# internet download manager won't download



## mayankkr1986 (Sep 19, 2012)

hi '
i was using idm 6.07 version(on windows vista core duo proc.hp pavilion notebook) and uptil recently it was working fine when one day i received a message that ""the server replies that you don't have permissions to download this file.details:http/1.1.403 forbidden."and since then i haven't been able to download any video file.the webpages however continue to download properly.i uninstalled the current version and reinstalled new version of idm but still get the same message.i am not well versed with software..
help requested..
mayank


----------



## dashing.sujay (Sep 19, 2012)

If I am right then this error appears when server doesn't supports DMs or session expires while transferring download request from browser to IDM. One more thing, when you uninstall IDM, do select "Complete uninstall" followed a CCleaner cleanup, and lastly by a reboot.

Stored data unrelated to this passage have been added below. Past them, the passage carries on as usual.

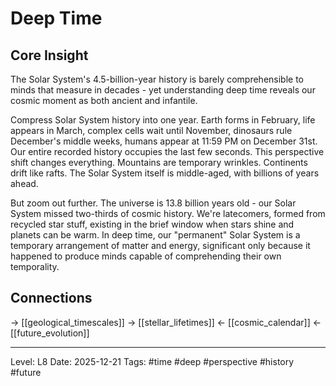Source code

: # Deep Time

## Core Insight
The Solar System's 4.5-billion-year history is barely comprehensible to minds that measure in decades - yet understanding deep time reveals our cosmic moment as both ancient and infantile.

Compress Solar System history into one year. Earth forms in February, life appears in March, complex cells wait until November, dinosaurs rule December's middle weeks, humans appear at 11:59 PM on December 31st. Our entire recorded history occupies the last few seconds. This perspective shift changes everything. Mountains are temporary wrinkles. Continents drift like rafts. The Solar System itself is middle-aged, with billions of years ahead.

But zoom out further. The universe is 13.8 billion years old - our Solar System missed two-thirds of cosmic history. We're latecomers, formed from recycled star stuff, existing in the brief window when stars shine and planets can be warm. In deep time, our "permanent" Solar System is a temporary arrangement of matter and energy, significant only because it happened to produce minds capable of comprehending their own temporality.

## Connections
→ [[geological_timescales]]
→ [[stellar_lifetimes]]
← [[cosmic_calendar]]
← [[future_evolution]]

---
Level: L8
Date: 2025-12-21
Tags: #time #deep #perspective #history #future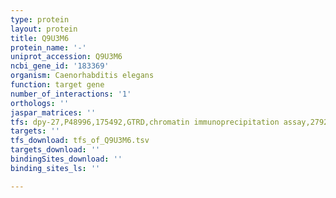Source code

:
 ```yaml
---
type: protein
layout: protein
title: Q9U3M6
protein_name: '-'
uniprot_accession: Q9U3M6
ncbi_gene_id: '183369'
organism: Caenorhabditis elegans
function: target gene
number_of_interactions: '1'
orthologs: ''
jaspar_matrices: ''
tfs: dpy-27,P48996,175492,GTRD,chromatin immunoprecipitation assay,27924024%5Buid%5D,No
targets: ''
tfs_download: tfs_of_Q9U3M6.tsv
targets_download: ''
bindingSites_download: ''
binding_sites_ls: ''

---
```

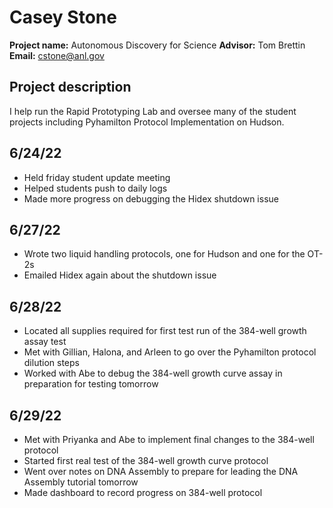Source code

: # Casey Stone

**Project name:** Autonomous Discovery for Science
**Advisor:** Tom Brettin
**Email:** cstone@anl.gov

## Project description
I help run the Rapid Prototyping Lab and oversee many of the student projects including Pyhamilton Protocol Implementation on Hudson. 

## 6/24/22
- Held friday student update meeting
- Helped students push to daily logs
- Made more progress on debugging the Hidex shutdown issue

## 6/27/22
- Wrote two liquid handling protocols, one for Hudson and one for the OT-2s
- Emailed Hidex again about the shutdown issue

## 6/28/22
- Located all supplies required for first test run of the 384-well growth assay test
- Met with Gillian, Halona, and Arleen to go over the Pyhamilton protocol dilution steps
- Worked with Abe to debug the 384-well growth curve assay in preparation for testing tomorrow

## 6/29/22 
- Met with Priyanka and Abe to implement final changes to the 384-well protocol
- Started first real test of the 384-well growth curve protocol
- Went over notes on DNA Assembly to prepare for leading the DNA Assembly tutorial tomorrow
- Made dashboard to record progress on 384-well protocol





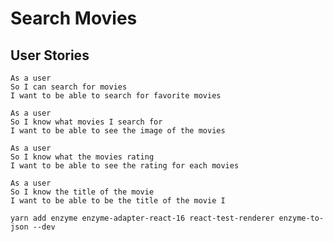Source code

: 
# Search Movies 



## User Stories

```
As a user
So I can search for movies
I want to be able to search for favorite movies
```

```
As a user
So I know what movies I search for
I want to be able to see the image of the movies
```

```
As a user
So I know what the movies rating
I want to be able to see the rating for each movies
```

```
As a user
So I know the title of the movie
I want to be able to be the title of the movie I 
```


```
yarn add enzyme enzyme-adapter-react-16 react-test-renderer enzyme-to-json --dev
```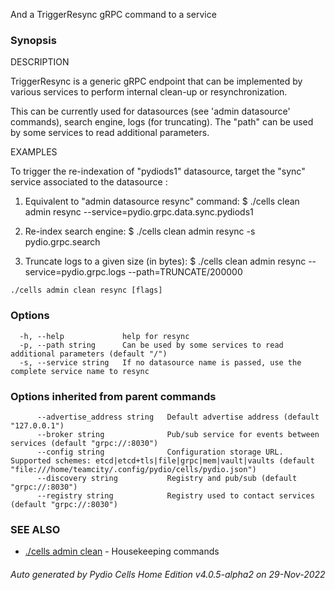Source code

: And a TriggerResync gRPC command to a service

### Synopsis


DESCRIPTION

  TriggerResync is a generic gRPC endpoint that can be implemented by various services to perform internal
  clean-up or resynchronization.

  This can be currently used for datasources (see 'admin datasource' commands), search engine, logs (for truncating).
  The "path" can be used by some services to read additional parameters.

EXAMPLES

  To trigger the re-indexation of "pydiods1" datasource, target the "sync" service associated to the datasource : 

  1. Equivalent to "admin datasource resync" command:
  $ ./cells clean admin resync --service=pydio.grpc.data.sync.pydiods1 

  2. Re-index search engine:
  $ ./cells clean admin resync -s pydio.grpc.search

  3. Truncate logs to a given size (in bytes):
  $ ./cells clean admin resync --service=pydio.grpc.logs --path=TRUNCATE/200000


```
./cells admin clean resync [flags]
```

### Options

```
  -h, --help             help for resync
  -p, --path string      Can be used by some services to read additional parameters (default "/")
  -s, --service string   If no datasource name is passed, use the complete service name to resync
```

### Options inherited from parent commands

```
      --advertise_address string   Default advertise address (default "127.0.0.1")
      --broker string              Pub/sub service for events between services (default "grpc://:8030")
      --config string              Configuration storage URL. Supported schemes: etcd|etcd+tls|file|grpc|mem|vault|vaults (default "file:///home/teamcity/.config/pydio/cells/pydio.json")
      --discovery string           Registry and pub/sub (default "grpc://:8030")
      --registry string            Registry used to contact services (default "grpc://:8030")
```

### SEE ALSO

* [./cells admin clean](./cells-admin-clean)	 - Housekeeping commands

###### Auto generated by Pydio Cells Home Edition v4.0.5-alpha2 on 29-Nov-2022

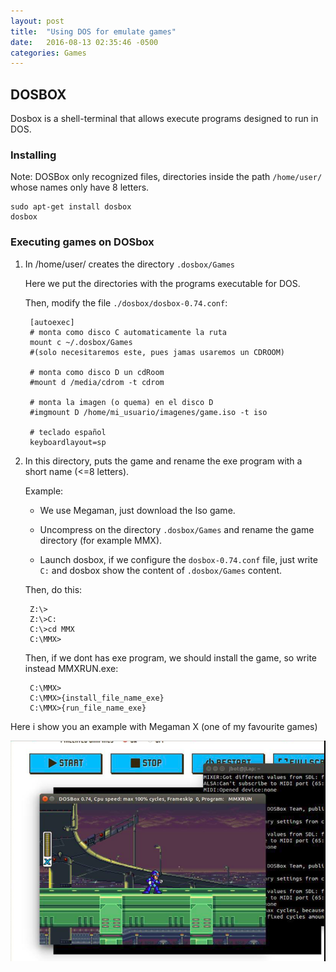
 ```yaml
---
layout: post
title:  "Using DOS for emulate games"
date:   2016-08-13 02:35:46 -0500
categories: Games
---
```

## DOSBOX

Dosbox is a shell-terminal that allows execute programs designed to run in DOS.

### Installing

Note: DOSBox only recognized files, directories inside the path `/home/user/` whose names only have 8 letters.

    sudo apt-get install dosbox
    dosbox

### Executing games on DOSbox

1. In /home/user/ creates the directory `.dosbox/Games`

   Here we put the directories with the programs executable for DOS.

   Then, modify the file `./dosbox/dosbox-0.74.conf`:

        [autoexec]
        # monta como disco C automaticamente la ruta
        mount c ~/.dosbox/Games
        #(solo necesitaremos este, pues jamas usaremos un CDROOM)

        # monta como disco D un cdRoom
        #mount d /media/cdrom -t cdrom

        # monta la imagen (o quema) en el disco D
        #imgmount D /home/mi_usuario/imagenes/game.iso -t iso

        # teclado español
        keyboardlayout=sp

2. In this directory, puts the game and rename the exe program with a short name (<=8 letters).

    Example:

    * We use Megaman, just download the Iso game.

    * Uncompress on the directory `.dosbox/Games` and rename the game directory (for example MMX).

    * Launch dosbox, if we configure the `dosbox-0.74.conf` file, just write `C:` and dosbox show the content of `.dosbox/Games` content.

    Then, do this:

        Z:\>
        Z:\>C:
        C:\>cd MMX
        C:\MMX>

    Then, if we dont has exe program, we should install the game, so write instead MMXRUN.exe:

        C:\MMX>
        C:\MMX>{install_file_name_exe}
        C:\MMX>{run_file_name_exe}

Here i show you an example with Megaman X (one of my favourite games)

![DOS Example](/assets/games/dos_example.png)
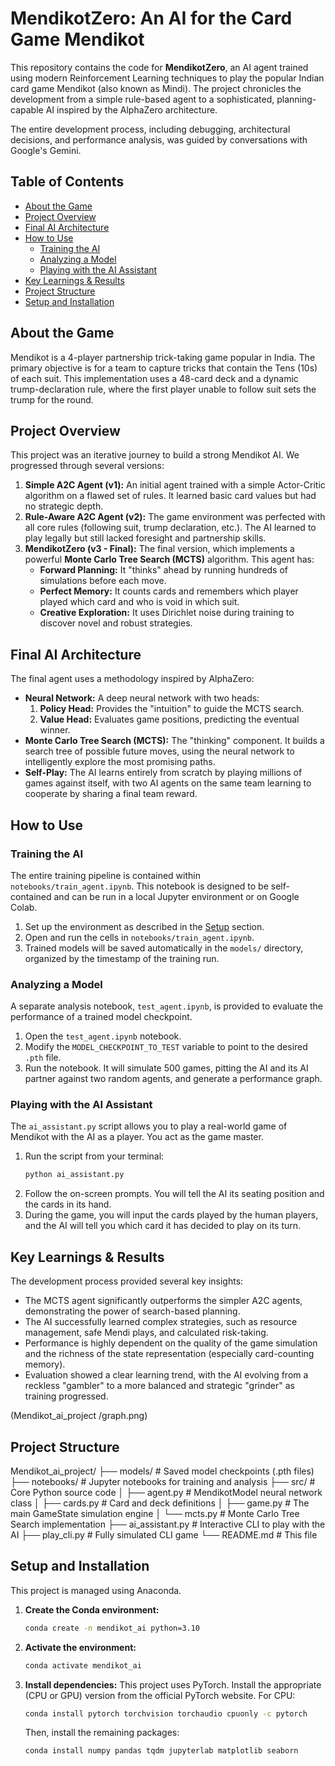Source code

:# MendikotZero: An AI for the Card Game Mendikot

This repository contains the code for **MendikotZero**, an AI agent trained using modern Reinforcement Learning techniques to play the popular Indian card game Mendikot (also known as Mindi). The project chronicles the development from a simple rule-based agent to a sophisticated, planning-capable AI inspired by the AlphaZero architecture.

The entire development process, including debugging, architectural decisions, and performance analysis, was guided by conversations with Google's Gemini.

## Table of Contents
- [About the Game](#about-the-game)
- [Project Overview](#project-overview)
- [Final AI Architecture](#final-ai-architecture)
- [How to Use](#how-to-use)
  - [Training the AI](#training-the-ai)
  - [Analyzing a Model](#analyzing-a-model)
  - [Playing with the AI Assistant](#playing-with-the-ai-assistant)
- [Key Learnings & Results](#key-learnings--results)
- [Project Structure](#project-structure)
- [Setup and Installation](#setup-and-installation)

## About the Game
Mendikot is a 4-player partnership trick-taking game popular in India. The primary objective is for a team to capture tricks that contain the Tens (10s) of each suit. This implementation uses a 48-card deck and a dynamic trump-declaration rule, where the first player unable to follow suit sets the trump for the round.

## Project Overview
This project was an iterative journey to build a strong Mendikot AI. We progressed through several versions:

1.  **Simple A2C Agent (v1):** An initial agent trained with a simple Actor-Critic algorithm on a flawed set of rules. It learned basic card values but had no strategic depth.
2.  **Rule-Aware A2C Agent (v2):** The game environment was perfected with all core rules (following suit, trump declaration, etc.). The AI learned to play legally but still lacked foresight and partnership skills.
3.  **MendikotZero (v3 - Final):** The final version, which implements a powerful **Monte Carlo Tree Search (MCTS)** algorithm. This agent has:
    *   **Forward Planning:** It "thinks" ahead by running hundreds of simulations before each move.
    *   **Perfect Memory:** It counts cards and remembers which player played which card and who is void in which suit.
    *   **Creative Exploration:** It uses Dirichlet noise during training to discover novel and robust strategies.

## Final AI Architecture
The final agent uses a methodology inspired by AlphaZero:
- **Neural Network:** A deep neural network with two heads:
    1.  **Policy Head:** Provides the "intuition" to guide the MCTS search.
    2.  **Value Head:** Evaluates game positions, predicting the eventual winner.
- **Monte Carlo Tree Search (MCTS):** The "thinking" component. It builds a search tree of possible future moves, using the neural network to intelligently explore the most promising paths.
- **Self-Play:** The AI learns entirely from scratch by playing millions of games against itself, with two AI agents on the same team learning to cooperate by sharing a final team reward.

## How to Use

### Training the AI
The entire training pipeline is contained within `notebooks/train_agent.ipynb`. This notebook is designed to be self-contained and can be run in a local Jupyter environment or on Google Colab.

1.  Set up the environment as described in the [Setup](#setup-and-installation) section.
2.  Open and run the cells in `notebooks/train_agent.ipynb`.
3.  Trained models will be saved automatically in the `models/` directory, organized by the timestamp of the training run.

### Analyzing a Model
A separate analysis notebook, `test_agent.ipynb`, is provided to evaluate the performance of a trained model checkpoint.

1.  Open the `test_agent.ipynb` notebook.
2.  Modify the `MODEL_CHECKPOINT_TO_TEST` variable to point to the desired `.pth` file.
3.  Run the notebook. It will simulate 500 games, pitting the AI and its AI partner against two random agents, and generate a performance graph.

### Playing with the AI Assistant
The `ai_assistant.py` script allows you to play a real-world game of Mendikot with the AI as a player. You act as the game master.

1.  Run the script from your terminal:
    ```bash
    python ai_assistant.py
    ```
2.  Follow the on-screen prompts. You will tell the AI its seating position and the cards in its hand.
3.  During the game, you will input the cards played by the human players, and the AI will tell you which card it has decided to play on its turn.

## Key Learnings & Results
The development process provided several key insights:
- The MCTS agent significantly outperforms the simpler A2C agents, demonstrating the power of search-based planning.
- The AI successfully learned complex strategies, such as resource management, safe Mendi plays, and calculated risk-taking.
- Performance is highly dependent on the quality of the game simulation and the richness of the state representation (especially card-counting memory).
- Evaluation showed a clear learning trend, with the AI evolving from a reckless "gambler" to a more balanced and strategic "grinder" as training progressed.

(Mendikot_ai_project
/graph.png)

## Project Structure
Mendikot_ai_project/
├── models/ # Saved model checkpoints (.pth files)
├── notebooks/ # Jupyter notebooks for training and analysis
├── src/ # Core Python source code
│ ├── agent.py # MendikotModel neural network class
│ ├── cards.py # Card and deck definitions
│ ├── game.py # The main GameState simulation engine
│ └── mcts.py # Monte Carlo Tree Search implementation
├── ai_assistant.py # Interactive CLI to play with the AI
├── play_cli.py # Fully simulated CLI game
└── README.md # This file

## Setup and Installation
This project is managed using Anaconda.

1.  **Create the Conda environment:**
    ```bash
    conda create -n mendikot_ai python=3.10
    ```
2.  **Activate the environment:**
    ```bash
    conda activate mendikot_ai
    ```
3.  **Install dependencies:**
    This project uses PyTorch. Install the appropriate (CPU or GPU) version from the official PyTorch website. For CPU:
    ```bash
    conda install pytorch torchvision torchaudio cpuonly -c pytorch
    ```
    Then, install the remaining packages:
    ```bash
    conda install numpy pandas tqdm jupyterlab matplotlib seaborn
    ```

May be this could help.


----------



## mayankkr1986 (Sep 20, 2012)

dashing.sujay said:


> If I am right then this error appears when server doesn't supports DMs or session expires while transferring download request from browser to IDM. One more thing, when you uninstall IDM, do select "Complete uninstall" followed a CCleaner cleanup, and lastly by a reboot. May be this could help.



i would think on the contrary because 1.the server was supporting idm before when i was downloading many videos of varied lengths and still                                                           downloads normal web pages,

                                                   2.the console straightaway shows that the file can not be downloaded(it does'nt even try to install the file)so there is'nt any question of session expiring,

                                                   3.i have tried to completely uninstall idm but it still doe'snt work..
is there any other thing that can be done??
thanx
mayank


----------



## topgear (Sep 20, 2012)

some security or other settings of the server must have been changed and that's why it won't support downloading using IDm anymore I guess - you better try some different browser with proper extension/addons if you are downloading flv/mp4 vids or some other download manager ( or newer version of IDM ) with browser integration feature.


----------



## Zangetsu (Sep 20, 2012)

@mayank: u can also try other free Download Managers


----------



## meetdilip (Sep 20, 2012)

Try revo uninstaller and check.


----------



## frankeric (Sep 27, 2012)

Hi there bid most probably your idm self updated and expired try to register its new version.


----------



## khmadhu (Sep 27, 2012)

also check for any  firewalls/antivirus u have installed..


----------



## topgear (Sep 28, 2012)

@ *OP* - if you can provide the site link here ...

BTW, as OP is not replying anymore closing this thread - to re-open just PM any mods.


----------